The world of video games can best be described as somewhat manic depressive. One day it’s going like gangbusters, and the next it’s fallen off a jagged precipice into a downward spiral.
For example, even in the midst of the one of the worst economic periods in US history, Call of Duty: Modern Warfare 3 had a monster week, making $775 million in five days.
Perhaps inevitably, the success of Call of Duty has also raised questions about games competing with movies, and what effect the industry has on America’s box office.
Think about it: there was a point when games were making more money than movies, and even with the economy in the toilet, this may still be true.
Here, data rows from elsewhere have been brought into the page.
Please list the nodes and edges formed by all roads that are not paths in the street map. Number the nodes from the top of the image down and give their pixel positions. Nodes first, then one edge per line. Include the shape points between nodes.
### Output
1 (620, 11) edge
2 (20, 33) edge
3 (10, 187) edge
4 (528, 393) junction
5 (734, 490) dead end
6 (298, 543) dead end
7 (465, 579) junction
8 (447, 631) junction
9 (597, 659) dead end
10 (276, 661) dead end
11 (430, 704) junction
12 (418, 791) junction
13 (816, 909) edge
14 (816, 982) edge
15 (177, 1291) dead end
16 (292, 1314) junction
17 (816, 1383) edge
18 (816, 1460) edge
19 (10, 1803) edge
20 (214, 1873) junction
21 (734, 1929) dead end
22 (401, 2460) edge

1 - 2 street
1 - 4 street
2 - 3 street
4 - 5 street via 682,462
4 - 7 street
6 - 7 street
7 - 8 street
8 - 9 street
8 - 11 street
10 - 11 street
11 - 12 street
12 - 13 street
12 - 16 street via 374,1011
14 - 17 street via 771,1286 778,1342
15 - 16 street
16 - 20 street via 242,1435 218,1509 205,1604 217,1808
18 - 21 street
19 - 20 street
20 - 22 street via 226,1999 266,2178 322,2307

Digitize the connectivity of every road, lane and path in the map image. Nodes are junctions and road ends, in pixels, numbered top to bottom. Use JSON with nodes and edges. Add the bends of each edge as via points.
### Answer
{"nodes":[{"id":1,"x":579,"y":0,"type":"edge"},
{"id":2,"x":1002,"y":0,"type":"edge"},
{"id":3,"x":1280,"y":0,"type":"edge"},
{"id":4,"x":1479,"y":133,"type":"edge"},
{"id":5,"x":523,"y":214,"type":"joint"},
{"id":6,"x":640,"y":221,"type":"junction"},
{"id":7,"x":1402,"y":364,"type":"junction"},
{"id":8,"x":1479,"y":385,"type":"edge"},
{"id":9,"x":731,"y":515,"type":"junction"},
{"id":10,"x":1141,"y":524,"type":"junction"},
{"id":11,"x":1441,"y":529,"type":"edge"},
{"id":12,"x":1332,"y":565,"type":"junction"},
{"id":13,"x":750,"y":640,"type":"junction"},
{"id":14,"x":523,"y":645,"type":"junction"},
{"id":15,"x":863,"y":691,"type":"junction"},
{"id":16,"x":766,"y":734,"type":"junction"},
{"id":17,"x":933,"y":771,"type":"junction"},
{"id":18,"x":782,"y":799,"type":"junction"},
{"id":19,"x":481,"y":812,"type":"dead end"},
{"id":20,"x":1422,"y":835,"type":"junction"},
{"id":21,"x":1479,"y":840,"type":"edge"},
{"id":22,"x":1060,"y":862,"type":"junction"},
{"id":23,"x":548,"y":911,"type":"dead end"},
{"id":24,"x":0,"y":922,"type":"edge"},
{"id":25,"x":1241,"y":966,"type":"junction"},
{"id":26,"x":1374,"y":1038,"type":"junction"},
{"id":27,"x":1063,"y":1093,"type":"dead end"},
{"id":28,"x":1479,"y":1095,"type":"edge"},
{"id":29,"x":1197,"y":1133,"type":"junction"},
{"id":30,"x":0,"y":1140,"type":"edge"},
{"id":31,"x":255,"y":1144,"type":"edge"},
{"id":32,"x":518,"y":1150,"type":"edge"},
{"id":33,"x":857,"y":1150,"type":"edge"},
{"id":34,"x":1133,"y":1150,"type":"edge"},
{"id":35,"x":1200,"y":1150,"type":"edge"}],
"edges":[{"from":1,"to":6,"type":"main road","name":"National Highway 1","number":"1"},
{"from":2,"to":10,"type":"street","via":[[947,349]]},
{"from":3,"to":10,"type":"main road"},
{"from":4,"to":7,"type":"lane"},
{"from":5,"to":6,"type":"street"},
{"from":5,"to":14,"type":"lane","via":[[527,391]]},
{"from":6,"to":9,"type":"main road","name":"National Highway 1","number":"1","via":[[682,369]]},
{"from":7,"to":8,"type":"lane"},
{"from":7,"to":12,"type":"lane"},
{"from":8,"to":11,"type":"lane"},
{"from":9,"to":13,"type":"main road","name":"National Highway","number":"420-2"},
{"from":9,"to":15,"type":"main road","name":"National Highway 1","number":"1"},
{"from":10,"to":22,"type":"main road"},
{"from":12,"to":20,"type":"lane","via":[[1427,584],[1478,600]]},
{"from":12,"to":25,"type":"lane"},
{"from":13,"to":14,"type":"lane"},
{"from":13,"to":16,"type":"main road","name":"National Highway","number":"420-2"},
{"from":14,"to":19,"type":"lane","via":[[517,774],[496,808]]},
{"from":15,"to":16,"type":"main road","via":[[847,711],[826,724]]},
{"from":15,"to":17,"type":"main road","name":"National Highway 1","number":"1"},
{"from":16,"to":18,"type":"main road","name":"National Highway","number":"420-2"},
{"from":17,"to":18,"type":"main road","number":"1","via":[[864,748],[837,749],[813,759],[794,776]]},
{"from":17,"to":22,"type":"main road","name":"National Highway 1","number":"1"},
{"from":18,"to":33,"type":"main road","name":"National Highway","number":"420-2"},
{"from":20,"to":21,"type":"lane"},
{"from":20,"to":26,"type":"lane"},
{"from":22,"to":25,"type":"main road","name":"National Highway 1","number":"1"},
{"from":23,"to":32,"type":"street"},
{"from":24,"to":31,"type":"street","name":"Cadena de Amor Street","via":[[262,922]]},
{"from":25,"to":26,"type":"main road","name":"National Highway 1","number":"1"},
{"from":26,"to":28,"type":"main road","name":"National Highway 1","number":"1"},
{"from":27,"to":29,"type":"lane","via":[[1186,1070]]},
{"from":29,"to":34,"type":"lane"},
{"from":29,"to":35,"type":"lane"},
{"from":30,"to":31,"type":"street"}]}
In fact, there was a report in the L.A. Times that The Immortals was nervous about opening against Call of Duty, almost as if the game was a rival blockbuster.
As Ben Fritz wrote, “many in Hollywood are concerned that video games and other forms of digital entertainment are keeping young consumers glued to their screens in the home rather than venturing to theaters.”
Of course, it may not have mattered in the long run, because the box office was in a slump for several months before Twilight scored big, but Entertainment Weekly also stirred a debate many hoped would never be brought up: “Video games vs. Movies: Which medium is greater?”
Video game supporter Adam B. Vary told EW that “The time of feature film dominance is dimming, and the days when video games reign supreme is dawning. I’m not talking about gross revenue here – video games have long since dwarfed movies on that score… [However], taken in total, the big movies of the last few years have rarely been as interesting – as able to seize your imagination, envelope you into their worlds and haunt your thinking for weeks on end – as the big video games of the last few years.”
While movies these days leave a lot to be desired, again, the gaming market is so mercurial. Reading one of my all time favorite books, Hit Men, which is the All the President’s Men of the music business, I was reminded that some blamed video games for the record business being in a slump in 1981.
As Fredric Dannen wrote, “It was popular to blame the video game craze for the record industry’s woes. Every quarter dropped in the slot was one less that might have been spent on music. In 1980 the Atari unit grossed $513 million, almost twice as much as the year before, while sales for the records group increased only 11 percent to $806 million.
“Overnight success breeds shortsightedness, and Warner Communications began to believe that video games were a better business than records. Warner would learn otherwise in 1983, when the bottom fell out of Atari, never to recover fully, and the company watched its stock price plummet 33 percent in one day.”